Epidemiologia acerca da doença de Crohn e da retocolite ulcerativa no Brasil
trajetória descritiva em uma década (2015-2024)
DOI:
https://doi.org/10.12662/2317-3076jhbs.v14i1.6490.pe6490.2026Palavras-chave:
doença de Crohn, colite ulcerativa, estudos epidemiológicos, hospitalização, BrasilResumo
Objetivo: analisar o perfil epidemiológico e as tendências temporais das internações hospitalares por doença de Crohn e retocolite ulcerativa no Brasil, no período de 2015 a 2024. Metodologia: Estudo ecológico, descritivo, com abordagem quantitativa, baseado em dados do Sistema de Informações Hospitalares do SUS (SIH/SUS), disponíveis no DATASUS. Foram analisadas internações segundo ano, região, sexo, raça/cor, faixa etária e custos hospitalares. As taxas foram calculadas por 100.000 habitantes, utilizando dados populacionais do IBGE, com análise estatística descritiva. Resultados: Foram registradas 52.044 internações e 1.206 óbitos no período analisado, com tendência de aumento das internações ao longo da série histórica e pico em 2024 (3.26 por 100,000 habitantes). Observou-se maior frequência na população idosa, especialmente com 80 anos ou mais (pico de 13.11, em 2024) e predominância do sexo feminino nas internações (uma taxa de 2.54).

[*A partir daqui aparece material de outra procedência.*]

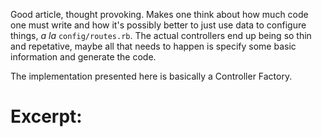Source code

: Good article, thought provoking. Makes one think about how much code one
must write and how it's possibly better to just use data to configure
things, /a la/ =config/routes.rb=. The actual controllers end up being
so thin and repetative, maybe all that needs to happen is specify some
basic information and generate the code.

The implementation presented here is basically a Controller Factory.

* Excerpt:
  :PROPERTIES:
  :CUSTOM_ID: excerpt
  :END:

#+BEGIN_QUOTE
  ** Data Driven Controllers
     :PROPERTIES:
     :CUSTOM_ID: data-driven-controllers
     :END:

  Data Driven Controllers (DDC) lets you declare via data how to convert
  back and forth from HTTP to your application's domain without the need
  for code. By adhering to a couple of interfaces, you can avoid writing
  most controller code and tests. DDC breaks the process of handling a
  request into three parts.
#+END_QUOTE

#+BEGIN_QUOTE
  *** 1. Convert parameters.
      :PROPERTIES:
      :CUSTOM_ID: convert-parameters.
      :END:

  This step is handled by some sort of context builder. It is mostly in
  charge of gathering parameters, but may need to pluck out additional
  information from the controller. The information is collected into a
  form that the domain code can digest (usually a data blob via a Hash
  or Struct).
#+END_QUOTE

#+BEGIN_QUOTE
  *** 2. Process the domain request / action.
      :PROPERTIES:
      :CUSTOM_ID: process-the-domain-request-action.
      :END:

  The domain level service object takes the necessary information and
  processes it (update the database, send emails, external services).
  The service then returns a result that knows nothing about HTTP-land.
  It includes things like status (application, not HTTP), objects,
  errors, etc.
#+END_QUOTE

#+BEGIN_QUOTE
  *** 3. Glue.
      :PROPERTIES:
      :CUSTOM_ID: glue.
      :END:

  DDC is the glue that holds it all together. It creates a controller
  class that does all the default things for you, but allows you to
  override and fill in the blanks where necessary. When defining your
  glue, you simply tell the action how to get the params from the
  context builder and what service object to send them off to.
#+END_QUOTE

Houve maior ocorrência de hospitalizações, em números absolutos, em indivíduos autodeclarados brancos (41% do total). As maiores taxas foram identificadas na região Sul (pico de 3.79, em 2024). Os gastos hospitalares apresentaram tendência crescente, com maior valor em 2023 (R$5.909.466). Conclusão: As doenças inflamatórias intestinais apresentaram tendência de crescimento das internações no Brasil, com padrão relativamente estável de mortalidade e importantes desigualdades regionais e demográficas. Os achados evidenciam a necessidade de fortalecimento das estratégias de vigilância, organização da rede assistencial e ampliação do acesso ao diagnóstico e tratamento oportuno.